**Exercise brief**
The lines from the top of the data down to the line with "pinky tip: (1186, 882)" should be repeated exactly, both ends included.

**Records for the task**
=== Begin Enclosure ===
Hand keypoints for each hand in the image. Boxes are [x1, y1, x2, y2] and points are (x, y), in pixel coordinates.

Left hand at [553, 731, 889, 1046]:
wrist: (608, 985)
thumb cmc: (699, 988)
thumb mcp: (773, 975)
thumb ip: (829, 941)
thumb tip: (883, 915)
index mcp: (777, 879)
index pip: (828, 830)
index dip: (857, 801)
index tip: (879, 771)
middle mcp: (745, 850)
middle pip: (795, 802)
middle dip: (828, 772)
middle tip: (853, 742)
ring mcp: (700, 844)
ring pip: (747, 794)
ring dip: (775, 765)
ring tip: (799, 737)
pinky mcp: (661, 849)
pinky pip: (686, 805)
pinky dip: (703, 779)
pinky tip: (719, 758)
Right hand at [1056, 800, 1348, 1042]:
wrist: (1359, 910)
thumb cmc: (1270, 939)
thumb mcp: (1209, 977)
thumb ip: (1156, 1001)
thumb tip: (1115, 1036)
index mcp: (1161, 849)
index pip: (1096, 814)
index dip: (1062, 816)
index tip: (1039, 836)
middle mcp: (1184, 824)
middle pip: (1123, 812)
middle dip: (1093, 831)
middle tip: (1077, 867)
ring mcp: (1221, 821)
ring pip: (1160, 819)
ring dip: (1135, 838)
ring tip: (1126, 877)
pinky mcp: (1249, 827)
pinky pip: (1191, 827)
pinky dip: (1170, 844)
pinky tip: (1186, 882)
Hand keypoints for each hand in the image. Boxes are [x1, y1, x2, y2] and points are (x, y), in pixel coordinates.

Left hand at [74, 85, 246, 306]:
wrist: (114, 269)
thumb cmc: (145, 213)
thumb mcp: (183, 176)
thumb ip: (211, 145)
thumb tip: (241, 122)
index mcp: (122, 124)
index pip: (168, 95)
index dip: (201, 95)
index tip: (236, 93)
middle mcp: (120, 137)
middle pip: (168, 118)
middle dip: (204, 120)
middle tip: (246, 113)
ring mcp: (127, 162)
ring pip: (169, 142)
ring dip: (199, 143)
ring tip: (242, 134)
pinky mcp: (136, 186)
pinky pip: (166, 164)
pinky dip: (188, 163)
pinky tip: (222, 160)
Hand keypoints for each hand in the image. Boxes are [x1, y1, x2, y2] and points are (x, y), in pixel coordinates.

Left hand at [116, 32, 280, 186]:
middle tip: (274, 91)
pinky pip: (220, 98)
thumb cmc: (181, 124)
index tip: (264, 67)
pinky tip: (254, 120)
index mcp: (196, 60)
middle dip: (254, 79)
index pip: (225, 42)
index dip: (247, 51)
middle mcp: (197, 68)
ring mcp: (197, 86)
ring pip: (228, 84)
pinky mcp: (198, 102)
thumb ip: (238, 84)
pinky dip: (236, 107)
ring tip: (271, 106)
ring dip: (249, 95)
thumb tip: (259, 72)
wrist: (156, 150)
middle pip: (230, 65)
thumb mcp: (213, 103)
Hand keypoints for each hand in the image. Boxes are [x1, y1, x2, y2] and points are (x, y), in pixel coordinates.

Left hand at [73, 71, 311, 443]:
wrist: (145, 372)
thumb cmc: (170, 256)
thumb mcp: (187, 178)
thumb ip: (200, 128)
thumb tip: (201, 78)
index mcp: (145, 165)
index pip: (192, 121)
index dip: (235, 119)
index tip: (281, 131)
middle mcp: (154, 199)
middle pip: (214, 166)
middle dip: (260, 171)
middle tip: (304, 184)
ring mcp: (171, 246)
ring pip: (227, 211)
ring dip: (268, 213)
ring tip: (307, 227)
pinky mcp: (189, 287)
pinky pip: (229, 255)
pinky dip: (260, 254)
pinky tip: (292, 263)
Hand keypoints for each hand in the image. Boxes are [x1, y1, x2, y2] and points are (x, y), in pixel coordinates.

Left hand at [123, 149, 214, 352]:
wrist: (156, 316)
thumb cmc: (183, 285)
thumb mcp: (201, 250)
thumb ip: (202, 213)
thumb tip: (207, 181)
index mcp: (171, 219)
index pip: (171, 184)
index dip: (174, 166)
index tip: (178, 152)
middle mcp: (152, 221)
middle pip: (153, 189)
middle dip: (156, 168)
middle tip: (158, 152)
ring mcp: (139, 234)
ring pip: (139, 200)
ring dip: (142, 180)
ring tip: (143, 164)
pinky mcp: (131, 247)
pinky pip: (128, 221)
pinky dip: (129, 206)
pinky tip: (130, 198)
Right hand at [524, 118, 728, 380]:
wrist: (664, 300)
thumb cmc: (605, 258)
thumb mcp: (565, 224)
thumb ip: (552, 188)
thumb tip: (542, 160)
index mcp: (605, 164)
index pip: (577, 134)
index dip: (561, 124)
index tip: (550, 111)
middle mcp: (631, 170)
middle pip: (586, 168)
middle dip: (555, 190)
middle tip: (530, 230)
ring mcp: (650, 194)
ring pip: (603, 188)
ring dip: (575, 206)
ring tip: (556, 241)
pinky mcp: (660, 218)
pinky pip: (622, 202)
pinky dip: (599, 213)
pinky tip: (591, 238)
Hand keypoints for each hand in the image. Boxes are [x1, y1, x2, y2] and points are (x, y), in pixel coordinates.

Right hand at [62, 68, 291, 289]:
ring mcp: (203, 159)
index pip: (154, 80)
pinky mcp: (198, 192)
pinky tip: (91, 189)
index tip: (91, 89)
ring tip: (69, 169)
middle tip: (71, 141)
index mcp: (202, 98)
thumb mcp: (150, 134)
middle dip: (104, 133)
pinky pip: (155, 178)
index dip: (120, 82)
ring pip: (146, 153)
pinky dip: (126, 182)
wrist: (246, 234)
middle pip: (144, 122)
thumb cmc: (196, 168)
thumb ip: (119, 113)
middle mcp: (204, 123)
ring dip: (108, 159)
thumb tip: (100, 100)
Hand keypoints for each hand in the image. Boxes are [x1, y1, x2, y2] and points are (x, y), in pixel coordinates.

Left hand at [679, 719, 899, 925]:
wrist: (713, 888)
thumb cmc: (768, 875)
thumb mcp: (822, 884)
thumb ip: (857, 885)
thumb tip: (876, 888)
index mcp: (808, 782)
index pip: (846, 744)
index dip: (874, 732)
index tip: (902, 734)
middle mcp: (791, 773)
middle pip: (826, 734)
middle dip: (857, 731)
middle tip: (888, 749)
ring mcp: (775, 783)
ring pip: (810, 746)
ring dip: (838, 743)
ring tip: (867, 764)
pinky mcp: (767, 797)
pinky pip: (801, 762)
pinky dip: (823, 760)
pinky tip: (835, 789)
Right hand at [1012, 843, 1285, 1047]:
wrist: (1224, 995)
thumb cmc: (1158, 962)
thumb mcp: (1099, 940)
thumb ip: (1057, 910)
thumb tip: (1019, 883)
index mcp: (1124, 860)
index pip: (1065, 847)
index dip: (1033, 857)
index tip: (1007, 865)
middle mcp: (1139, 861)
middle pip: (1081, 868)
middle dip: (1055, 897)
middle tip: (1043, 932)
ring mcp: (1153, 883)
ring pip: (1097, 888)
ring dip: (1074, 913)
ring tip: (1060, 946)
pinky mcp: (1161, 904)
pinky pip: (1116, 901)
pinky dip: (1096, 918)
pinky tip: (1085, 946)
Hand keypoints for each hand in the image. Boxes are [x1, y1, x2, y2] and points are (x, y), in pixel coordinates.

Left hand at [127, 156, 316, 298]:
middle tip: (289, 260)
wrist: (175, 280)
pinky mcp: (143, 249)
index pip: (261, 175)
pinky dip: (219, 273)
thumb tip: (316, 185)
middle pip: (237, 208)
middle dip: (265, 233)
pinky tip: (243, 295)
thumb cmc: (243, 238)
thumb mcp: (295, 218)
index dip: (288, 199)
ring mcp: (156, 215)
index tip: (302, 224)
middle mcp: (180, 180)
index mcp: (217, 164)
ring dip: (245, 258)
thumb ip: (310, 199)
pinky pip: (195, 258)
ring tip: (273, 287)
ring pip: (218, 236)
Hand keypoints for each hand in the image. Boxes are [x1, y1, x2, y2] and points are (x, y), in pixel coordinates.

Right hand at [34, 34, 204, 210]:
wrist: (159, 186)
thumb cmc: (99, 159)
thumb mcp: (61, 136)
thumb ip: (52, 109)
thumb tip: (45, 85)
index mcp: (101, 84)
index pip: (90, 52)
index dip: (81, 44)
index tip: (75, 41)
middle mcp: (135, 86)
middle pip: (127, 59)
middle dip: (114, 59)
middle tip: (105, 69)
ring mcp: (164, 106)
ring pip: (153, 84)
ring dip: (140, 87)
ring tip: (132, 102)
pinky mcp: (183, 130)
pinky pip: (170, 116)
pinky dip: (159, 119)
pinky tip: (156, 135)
=== End Enclosure ===
**Exercise result**
Hand keypoints for each hand in the image. Boxes are [x1, y1, x2, y2] and points are (x, y), in pixel coordinates.

Left hand at [553, 731, 889, 1046]:
wrist: (608, 985)
thumb cmc: (699, 988)
thumb mcp: (773, 975)
thumb ip: (829, 941)
thumb tip: (883, 915)
index mcp: (777, 879)
index pip: (828, 830)
index dip: (857, 801)
index tip: (879, 771)
middle mcp: (745, 850)
middle pip: (795, 802)
middle dip: (828, 772)
middle tip: (853, 742)
ring mcp: (700, 844)
ring pip: (747, 794)
ring dip: (775, 765)
ring tip: (799, 737)
pinky mcp: (661, 849)
pinky pip: (686, 805)
pinky dip: (703, 779)
pinky tip: (719, 758)
Right hand at [1056, 800, 1348, 1042]:
wrist: (1359, 910)
thumb cmc: (1270, 939)
thumb mcp: (1209, 977)
thumb ip: (1156, 1001)
thumb tip: (1115, 1036)
index mcp: (1161, 849)
index pip: (1096, 814)
index dip: (1062, 816)
index tip: (1039, 836)
middle mcp: (1184, 824)
middle pip: (1123, 812)
middle dip: (1093, 831)
middle tip: (1077, 867)
ring mcp: (1221, 821)
ring pip: (1160, 819)
ring dip: (1135, 838)
ring tip: (1126, 877)
pinky mcp: (1249, 827)
pinky pip: (1191, 827)
pinky dip: (1170, 844)
pinky tip: (1186, 882)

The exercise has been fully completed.